Start of EXCERPT TO READ
Skip to main

Impact case study database

The impact case study database allows you to browse and search for impact case studies submitted to the REF 2021. Use the search and filters below to find the impact case studies you are looking for.
Waiting for server

Counting what Counts Confidently (CCC)

1. Summary of the impact

There has been direct and indirect impact on policies, practices, guidelines, strategies, reviews, and documents pertaining to the REF itself and counterpart frameworks internationally. E.g., direct impacts include on the Metrics Tide review of metrics in research assessment [ S1] that informed the development of the UK’s REF [ S4,S5]. Similar impact in Finland [ S2], Norway [ S3], Ukraine [ S6], and other countries was on the processes themselves and/or on reports that helped frame them (e.g., by RAND [ S2b], OECD [ S3a] and other organisations). All universities, units, and researchers assessed by such processes, and assessors who assessed them – including you, the reader of this document - were indirectly impacted [ S1,S4,S5]. Other quality-measuring organisations such as CAMRA [ S6] and Ofqual [ S7] were directly impacted through applying the outcomes of the research to their analysis methods.

2. Underpinning research

In 2010, Kenna and B.Berche (Lorraine) developed a mean-field model that explained patterns they observed in RAE2008 results and its French counterpart [R1a]. Research quality in 30 disciplines increases linearly with unit size up to saturation points which reflect limits on amounts of meaningful interactions an academic sustains on average. This quantified the notion of critical mass in research and other cooperative endeavours. Having been ranked “Best of 2010” in EPL and been discussed by Europhysics News, Times Higher Education and other media outlets, these findings caught (and continue to catch) the interest of policy makers, leaders, managers, etc. worldwide, leading to new research collaborations, including with Y.Holovatch and O.Mryglod (Lviv) [R2-R5], R.Low and R.S.MacKay (Warwick) [R6].

At the start of the current REF cycle, there were “powerful currents whipping up the metric tide” [ S1]; replacing peer review by metrics would have reduced the cost of REF2021 and moved evaluation away from academics. Using citation data from seven disciplines supplied by Thomson Reuters and Scopus, Mryglod, Berche, Holovatch and Kenna analysed correlations between peer-review RAE2008 scores and different scientometric indicators [R2,R3]. Results showed correlations are good only for large teams ( size defined by critical masses identified in [R1]) and only for aggregated measures of unit strength (research power). Correlations were poor for small and medium teams and universally poor for per-head measures of quality (as opposed to power). These results suggest that while citation counts might possibly be used to replicate QR funding for large groups, they do not correlate with peer review by REF panels for small and medium groups and could not replicate REF rankings of quality for any size categories.
End of EXCERPT TO READ
Start of LISTED RECORDS
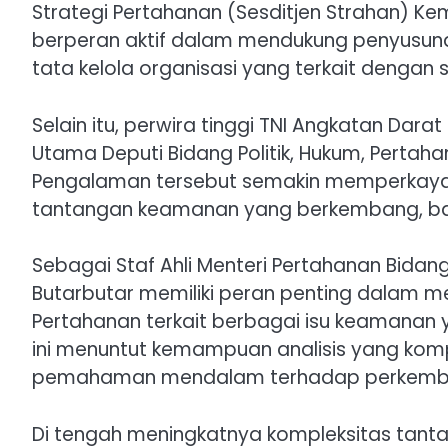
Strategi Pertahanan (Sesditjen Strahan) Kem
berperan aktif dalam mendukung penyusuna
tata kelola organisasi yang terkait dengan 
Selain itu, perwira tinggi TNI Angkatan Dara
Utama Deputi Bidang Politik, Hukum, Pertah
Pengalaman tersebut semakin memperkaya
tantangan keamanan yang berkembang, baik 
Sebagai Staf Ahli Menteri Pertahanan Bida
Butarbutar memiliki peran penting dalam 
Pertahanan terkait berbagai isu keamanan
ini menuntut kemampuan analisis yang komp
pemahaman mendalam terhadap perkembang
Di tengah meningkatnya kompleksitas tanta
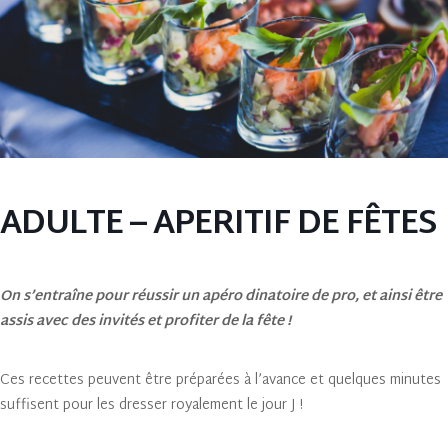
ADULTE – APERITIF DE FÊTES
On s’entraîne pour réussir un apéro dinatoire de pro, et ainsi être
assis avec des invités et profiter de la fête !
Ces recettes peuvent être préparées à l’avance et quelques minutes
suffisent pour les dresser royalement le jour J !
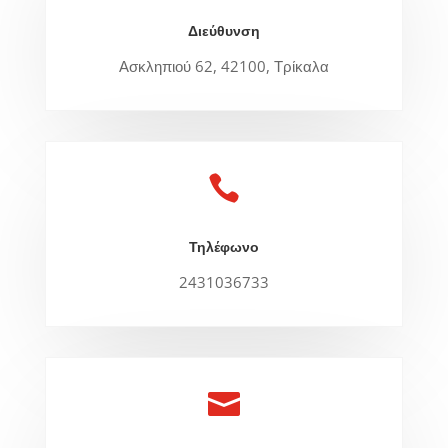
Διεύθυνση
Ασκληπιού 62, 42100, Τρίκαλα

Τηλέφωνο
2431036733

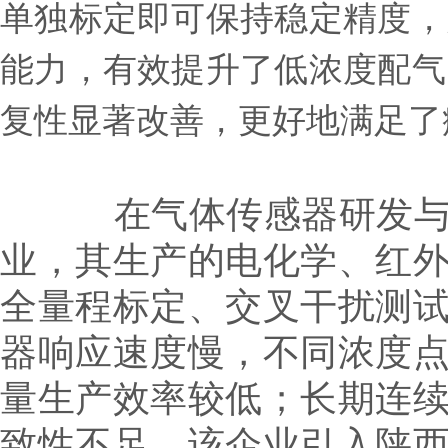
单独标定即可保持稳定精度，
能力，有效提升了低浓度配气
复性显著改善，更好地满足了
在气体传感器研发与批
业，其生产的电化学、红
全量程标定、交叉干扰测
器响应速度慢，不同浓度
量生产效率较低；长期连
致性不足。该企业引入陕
End of LISTED RECORDS
Start of LISTED RECORDS
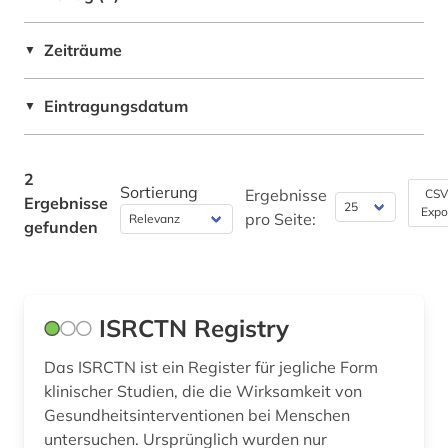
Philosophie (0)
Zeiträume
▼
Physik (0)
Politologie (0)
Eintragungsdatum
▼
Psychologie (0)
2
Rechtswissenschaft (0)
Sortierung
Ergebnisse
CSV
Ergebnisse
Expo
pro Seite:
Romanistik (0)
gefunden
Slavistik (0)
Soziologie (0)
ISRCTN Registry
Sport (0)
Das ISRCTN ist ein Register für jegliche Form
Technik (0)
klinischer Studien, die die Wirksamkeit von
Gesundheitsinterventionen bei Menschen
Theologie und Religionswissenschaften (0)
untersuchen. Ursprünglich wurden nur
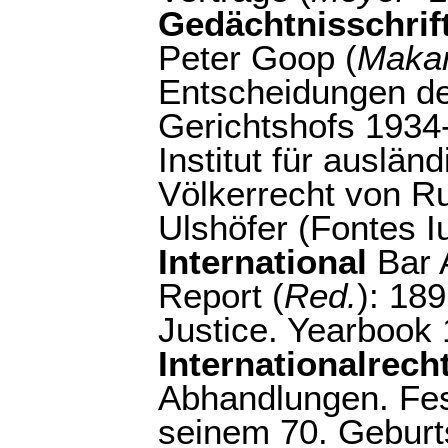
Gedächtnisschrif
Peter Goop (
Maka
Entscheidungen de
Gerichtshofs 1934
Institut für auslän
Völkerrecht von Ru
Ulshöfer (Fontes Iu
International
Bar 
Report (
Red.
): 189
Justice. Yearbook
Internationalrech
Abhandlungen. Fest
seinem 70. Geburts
End of LISTED RECORDS
TASK ITEM —
According to the impact case study, under what conditions were the correlations between RAE2008 peer-review scores and scientometric indicators good?

EXPECTED ANSWER —
They were good only for large teams and only for aggregated measures of unit strength (research power).